Vietnam demonstration in the US 1969
During the 1970s the awareness of social responsibility grew, driven by political and protest movements such as the anti-Vietnam War in the US and anti-apartheid in South Africa (NTB/Shutterstock)

The development phase came in the 1970s to 1980s. During this time, RI transformed from a faith-based activity into one which promoted public awareness of the social responsibility of corporations. At the time, RI was particularly driven by political and protest movements, such as the anti-Vietnam War and anti-apartheid in South Africa. RI also began to take root in Europe.

1990s: Increasing focus on the environment

In the 1990s, responsible investing began a gradual transition towards a strong focus on environmental concerns. We saw the emergence of green funds in Europe, including our own DNB Renewable Energy, which celebrated its 30 year anniversary in 2019. We also saw growth in the number of social rating agencies and RI indices. Instead of applying only negative screening criteria to exclude sin industries, positive screening criteria were also employed.

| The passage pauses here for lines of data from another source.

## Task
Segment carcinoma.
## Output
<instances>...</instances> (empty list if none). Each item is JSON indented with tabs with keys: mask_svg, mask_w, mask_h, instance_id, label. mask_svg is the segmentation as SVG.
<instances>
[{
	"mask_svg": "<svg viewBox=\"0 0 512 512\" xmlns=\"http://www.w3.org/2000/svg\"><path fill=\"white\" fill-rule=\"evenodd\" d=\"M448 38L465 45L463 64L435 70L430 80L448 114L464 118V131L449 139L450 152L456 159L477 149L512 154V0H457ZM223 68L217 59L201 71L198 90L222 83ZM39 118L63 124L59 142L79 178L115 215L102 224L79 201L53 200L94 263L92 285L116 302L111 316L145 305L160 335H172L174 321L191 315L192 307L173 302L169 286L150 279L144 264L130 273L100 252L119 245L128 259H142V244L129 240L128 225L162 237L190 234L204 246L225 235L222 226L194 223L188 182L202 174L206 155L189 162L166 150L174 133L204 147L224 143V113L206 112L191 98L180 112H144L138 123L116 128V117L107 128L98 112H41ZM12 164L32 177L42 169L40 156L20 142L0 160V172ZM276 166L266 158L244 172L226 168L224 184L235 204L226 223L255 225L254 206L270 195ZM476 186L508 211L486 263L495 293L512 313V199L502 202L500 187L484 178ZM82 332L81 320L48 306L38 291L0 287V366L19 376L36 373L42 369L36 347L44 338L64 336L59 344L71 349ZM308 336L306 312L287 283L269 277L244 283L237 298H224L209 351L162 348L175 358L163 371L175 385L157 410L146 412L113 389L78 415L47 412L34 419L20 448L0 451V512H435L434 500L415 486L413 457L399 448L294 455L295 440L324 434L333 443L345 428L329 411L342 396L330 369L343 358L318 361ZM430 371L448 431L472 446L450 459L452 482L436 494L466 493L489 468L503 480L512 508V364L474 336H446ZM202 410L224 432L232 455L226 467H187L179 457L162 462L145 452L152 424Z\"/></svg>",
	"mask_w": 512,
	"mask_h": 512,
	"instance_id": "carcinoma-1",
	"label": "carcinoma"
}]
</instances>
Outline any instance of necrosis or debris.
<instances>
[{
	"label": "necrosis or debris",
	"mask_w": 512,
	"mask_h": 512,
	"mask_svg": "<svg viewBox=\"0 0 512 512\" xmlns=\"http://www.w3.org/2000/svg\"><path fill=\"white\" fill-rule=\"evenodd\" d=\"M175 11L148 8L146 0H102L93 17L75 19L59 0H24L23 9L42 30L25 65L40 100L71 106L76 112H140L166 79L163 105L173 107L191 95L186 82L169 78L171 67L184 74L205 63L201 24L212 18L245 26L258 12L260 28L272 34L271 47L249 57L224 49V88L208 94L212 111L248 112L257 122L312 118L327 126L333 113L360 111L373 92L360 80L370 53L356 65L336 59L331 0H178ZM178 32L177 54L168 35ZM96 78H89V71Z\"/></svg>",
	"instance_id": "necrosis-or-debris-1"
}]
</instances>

CLIMATE CHANGE ON THE AGENDA: A decade of important international commitments including the launch of the first Intergovernmental Panel on Climate Change report and the adoption of the Kyoto Protocol, amongst others. (NTB/Imagebroker)

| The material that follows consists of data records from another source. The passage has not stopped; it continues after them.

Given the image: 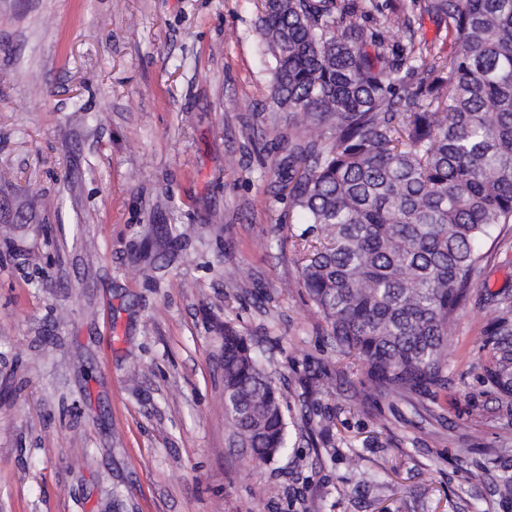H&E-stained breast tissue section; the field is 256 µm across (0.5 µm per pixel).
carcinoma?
Returning a JSON list of instances; mask_svg holds the SVG:
<instances>
[{"label":"carcinoma","mask_w":512,"mask_h":512,"mask_svg":"<svg viewBox=\"0 0 512 512\" xmlns=\"http://www.w3.org/2000/svg\"><path fill=\"white\" fill-rule=\"evenodd\" d=\"M272 99L302 118L281 189L306 227L301 283L342 356L387 397L448 385V342L479 242L512 224V0H413L453 52L393 30L378 0H261ZM378 15L366 31L359 19ZM490 376L512 394V324L496 320ZM224 416L268 462L286 444L283 395L224 326Z\"/></svg>","instance_id":"obj_1"}]
</instances>
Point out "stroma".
<instances>
[{
	"label": "stroma",
	"mask_w": 512,
	"mask_h": 512,
	"mask_svg": "<svg viewBox=\"0 0 512 512\" xmlns=\"http://www.w3.org/2000/svg\"><path fill=\"white\" fill-rule=\"evenodd\" d=\"M260 0H0V512H512L489 376L512 228L448 387L380 397L299 285ZM283 394L274 462L224 418V328Z\"/></svg>",
	"instance_id": "1"
}]
</instances>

Next came the expansion phase. The 2000s saw strong developments in the approach to responsible investing, with responsible investment strategies beginning to find acceptance in the mainstream investment community, leaving its more activist image behind. The UNPRI was launched in 2006 and has seen dramatic growth in its number of signatories since - from 173 in 2006 to over 2,600 by September 2019.

2010s: Responsible investing has become mainstream

From the 2010s, we consider responsible investing to be increasingly mainstream. The increasing acceptance by the investment community is marked by a number of events including:

  • The ratification of the Paris Agreement and establishment of the Sustainable Development Goals in 2015.
  • Mark Carney’s tragedy of the horizon speech, where he described “climate change as a destabilising factor for the financial system”.
  • The inception of the Task Force on Climate-related Financial Disclosures followed, and published its final report in 2017.
  • France’s Article 173 “energy transition law” coming into force in 2017.
  • The action points of the EU Action Plan on Sustainable Finance are beginning to make their way through legislative processes in Europe. A key achievement in this regard has been a common understanding on green classification under the EU taxonomy being reached in December 2019.
  • The draft of the European Green Deal’s publication in December 2019, which raises Europe’s climate change ambitions.

The development is clear – where RI was once niche and focused on ethics, today, working with Environment, Social and Governance (ESG) is mainstream. At the same time, the approach to implementing responsible investments has developed over time. The European Sustainable Investment Forum’s 2018 study[2] reveals that though exclusions are still relevant, active ownership through engagement and voting, and ESG integration are gaining momentum.

We see these approaches are being the most important tools for implementing responsible investments now and moving forward. Our overarching aim is to secure long-term shareholder value and mitigate material ESG risks and opportunities in the best interest of our clients, as required as part of our fiduciary duty.